A medical man is liable to a civil action for damages who, by a culpable want of care and attention, or by the absence of a competent degree of skill and knowledge, causes injury to a patient. And it is not necessary that the patient should have employed or was to have paid him, provided always that there be no negligence or carelessness on the part of the patient. Lord Chief-Justice Tindall remarks: “Every person who enters into a learned profession undertakes to bring to the exercise of it a reasonably fair and competent degree of skill.” It has also been decided that if the defendant acted honestly, and used his best skill to cure, and it does not appear that he thrust himself in the place of a competent person, it makes no difference whether he was at the time a regular physician or surgeon or not (R. v.
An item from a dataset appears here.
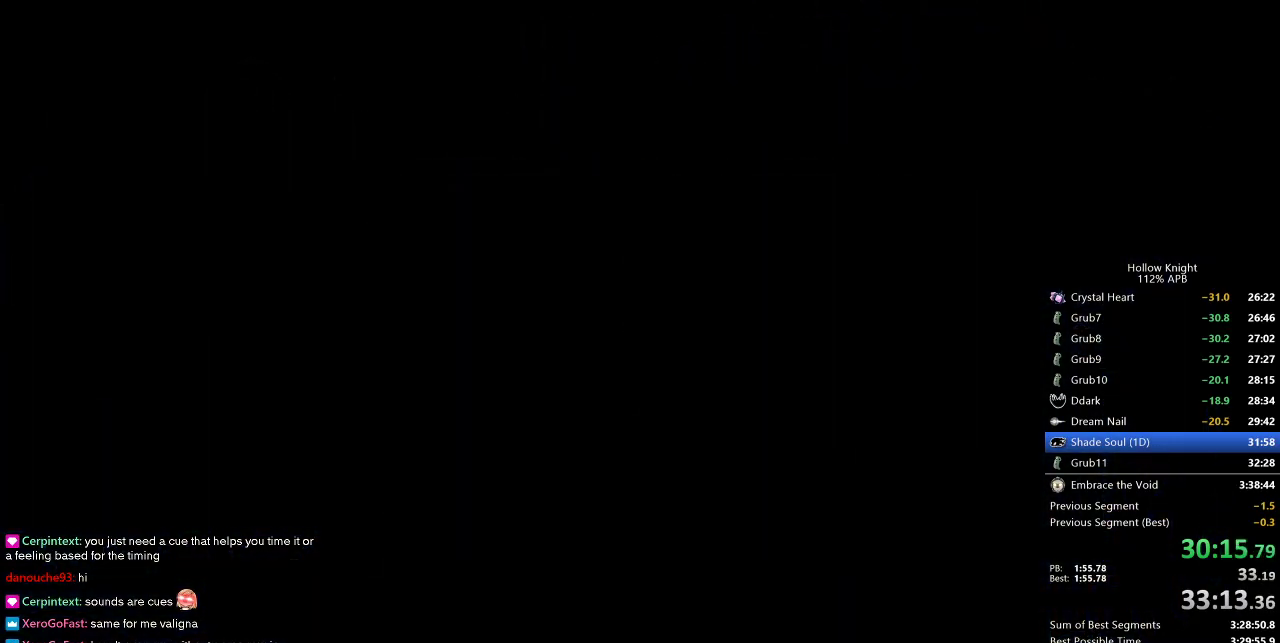
{"keys": ["left"], "events": [[67, "heal", "down"], [67, "jump", "up"], [67, "nail", "down"], [167, "heal", "up"], [167, "jump", "down"], [167, "nail", "up"], [200, "jump", "up"], [400, "left", "down"]]}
Van Butchell; R. v. Williamson, &c.). A surgeon does not undertake to perform a cure, nor does he profess to bring the highest professional skill into the consideration of the case; but he does undertake to bring a fair and reasonable amount. The degree of skill required by law is good common sense, or such knowledge as the operator had, joined with a good purpose to help the afflicted, even if such interference rendered the patient a cripple for life. “It would be dreadful,” says Hullock, B., “if every time an operation was performed an individual was liable to have his practice questioned.” “So, if a physician or surgeon give his patient a potion or plaster to cure him, which, contrary to expectation, kills him, this also is neither murder nor manslaughter, but misadventure.” A medical man is only liable for gross negligence, not for every slip he may make; but the distinction between criminal and actionable negligence cannot be defined; but it appears that the negligence must be so gross as to come under the legal meaning of the word “felonious.” ([See p. 82].)